Task instructions – An exact copy of the data below is needed; please leave out any pictures.

————————

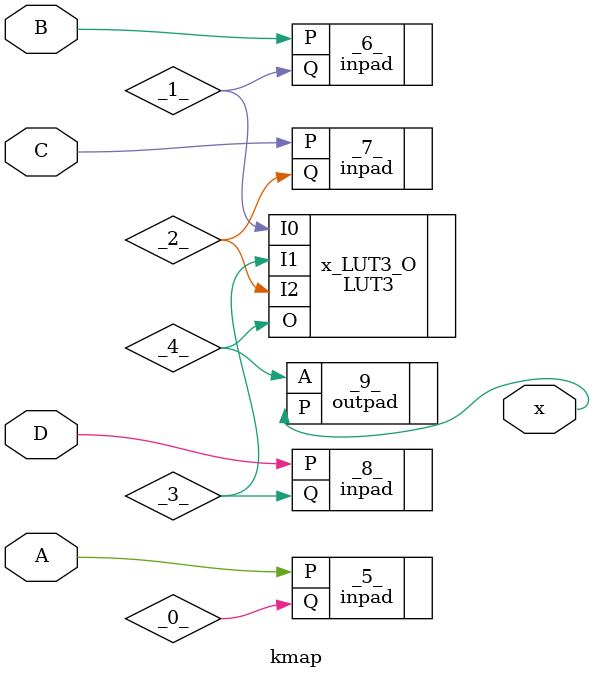
<source format=v>
/* Generated by Yosys 0.9+2406 (git sha1 9ac3484, x86_64-conda_cos6-linux-gnu-gcc 1.24.0.133_b0863d8_dirty -fvisibility-inlines-hidden -fmessage-length=0 -march=nocona -mtune=haswell -ftree-vectorize -fPIC -fstack-protector-strong -fno-plt -O2 -ffunction-sections -fdebug-prefix-map=/root/anaconda3/conda-bld/yosys_1607410735049/work=/usr/local/src/conda/yosys-0.8.0_0003_e80fb742f_20201208_122808 -fdebug-prefix-map=/home/srinivaas/qorc-sdk/fpga_toolchain_install/v1.3.1/conda=/usr/local/src/conda-prefix -fPIC -Os) */

(* top =  1  *)
(* src = "/home/srinivaas/vaman/vaman_exp/kmap/kmap.v:1.1-3.10" *)
module kmap(A, B, C, D, x);
  (* unused_bits = "0" *)
  wire _0_;
  wire _1_;
  wire _2_;
  wire _3_;
  wire _4_;
  (* src = "/home/srinivaas/vaman/vaman_exp/kmap/kmap.v:1.19-1.20" *)
  input A;
  (* src = "/home/srinivaas/vaman/vaman_exp/kmap/kmap.v:1.21-1.22" *)
  input B;
  (* src = "/home/srinivaas/vaman/vaman_exp/kmap/kmap.v:1.23-1.24" *)
  input C;
  (* src = "/home/srinivaas/vaman/vaman_exp/kmap/kmap.v:1.25-1.26" *)
  input D;
  (* src = "/home/srinivaas/vaman/vaman_exp/kmap/kmap.v:1.34-1.35" *)
  output x;
  (* keep = 32'd1 *)
  inpad #(
    .IO_LOC("X16Y32"),
    .IO_PAD("31"),
    .IO_TYPE("BIDIR")
  ) _5_ (
    .P(A),
    .Q(_0_)
  );
  (* keep = 32'd1 *)
  inpad #(
    .IO_LOC("X14Y32"),
    .IO_PAD("30"),
    .IO_TYPE("BIDIR")
  ) _6_ (
    .P(B),
    .Q(_1_)
  );
  (* keep = 32'd1 *)
  inpad #(
    .IO_LOC("X12Y32"),
    .IO_PAD("28"),
    .IO_TYPE("BIDIR")
  ) _7_ (
    .P(C),
    .Q(_2_)
  );
  (* keep = 32'd1 *)
  inpad #(
    .IO_LOC("X10Y32"),
    .IO_PAD("27"),
    .IO_TYPE("BIDIR")
  ) _8_ (
    .P(D),
    .Q(_3_)
  );
  (* keep = 32'd1 *)
  outpad #(
    .IO_LOC("X8Y32"),
    .IO_PAD("26"),
    .IO_TYPE("BIDIR")
  ) _9_ (
    .A(_4_),
    .P(x)
  );
  (* module_not_derived = 32'd1 *)
  (* src = "/home/srinivaas/qorc-sdk/fpga_toolchain_install/v1.3.1/conda/bin/../share/yosys/quicklogic/pp3_lut_map.v:36.63-36.121" *)
  LUT3 #(
    .EQN("(~I0*I1*~I2)+(~I0*~I1*I2)+(~I0*I1*I2)"),
    .INIT(9'h0a9)
  ) x_LUT3_O (
    .I0(_1_),
    .I1(_3_),
    .I2(_2_),
    .O(_4_)
  );
endmodule

</source>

————————

Response –
<source format=v>
/* Generated by Yosys 0.9+2406 (git sha1 9ac3484, x86_64-conda_cos6-linux-gnu-gcc 1.24.0.133_b0863d8_dirty -fvisibility-inlines-hidden -fmessage-length=0 -march=nocona -mtune=haswell -ftree-vectorize -fPIC -fstack-protector-strong -fno-plt -O2 -ffunction-sections -fdebug-prefix-map=/root/anaconda3/conda-bld/yosys_1607410735049/work=/usr/local/src/conda/yosys-0.8.0_0003_e80fb742f_20201208_122808 -fdebug-prefix-map=/home/srinivaas/qorc-sdk/fpga_toolchain_install/v1.3.1/conda=/usr/local/src/conda-prefix -fPIC -Os) */

(* top =  1  *)
(* src = "/home/srinivaas/vaman/vaman_exp/kmap/kmap.v:1.1-3.10" *)
module kmap(A, B, C, D, x);
  (* unused_bits = "0" *)
  wire _0_;
  wire _1_;
  wire _2_;
  wire _3_;
  wire _4_;
  (* src = "/home/srinivaas/vaman/vaman_exp/kmap/kmap.v:1.19-1.20" *)
  input A;
  (* src = "/home/srinivaas/vaman/vaman_exp/kmap/kmap.v:1.21-1.22" *)
  input B;
  (* src = "/home/srinivaas/vaman/vaman_exp/kmap/kmap.v:1.23-1.24" *)
  input C;
  (* src = "/home/srinivaas/vaman/vaman_exp/kmap/kmap.v:1.25-1.26" *)
  input D;
  (* src = "/home/srinivaas/vaman/vaman_exp/kmap/kmap.v:1.34-1.35" *)
  output x;
  (* keep = 32'd1 *)
  inpad #(
    .IO_LOC("X16Y32"),
    .IO_PAD("31"),
    .IO_TYPE("BIDIR")
  ) _5_ (
    .P(A),
    .Q(_0_)
  );
  (* keep = 32'd1 *)
  inpad #(
    .IO_LOC("X14Y32"),
    .IO_PAD("30"),
    .IO_TYPE("BIDIR")
  ) _6_ (
    .P(B),
    .Q(_1_)
  );
  (* keep = 32'd1 *)
  inpad #(
    .IO_LOC("X12Y32"),
    .IO_PAD("28"),
    .IO_TYPE("BIDIR")
  ) _7_ (
    .P(C),
    .Q(_2_)
  );
  (* keep = 32'd1 *)
  inpad #(
    .IO_LOC("X10Y32"),
    .IO_PAD("27"),
    .IO_TYPE("BIDIR")
  ) _8_ (
    .P(D),
    .Q(_3_)
  );
  (* keep = 32'd1 *)
  outpad #(
    .IO_LOC("X8Y32"),
    .IO_PAD("26"),
    .IO_TYPE("BIDIR")
  ) _9_ (
    .A(_4_),
    .P(x)
  );
  (* module_not_derived = 32'd1 *)
  (* src = "/home/srinivaas/qorc-sdk/fpga_toolchain_install/v1.3.1/conda/bin/../share/yosys/quicklogic/pp3_lut_map.v:36.63-36.121" *)
  LUT3 #(
    .EQN("(~I0*I1*~I2)+(~I0*~I1*I2)+(~I0*I1*I2)"),
    .INIT(9'h0a9)
  ) x_LUT3_O (
    .I0(_1_),
    .I1(_3_),
    .I2(_2_),
    .O(_4_)
  );
endmodule

</source>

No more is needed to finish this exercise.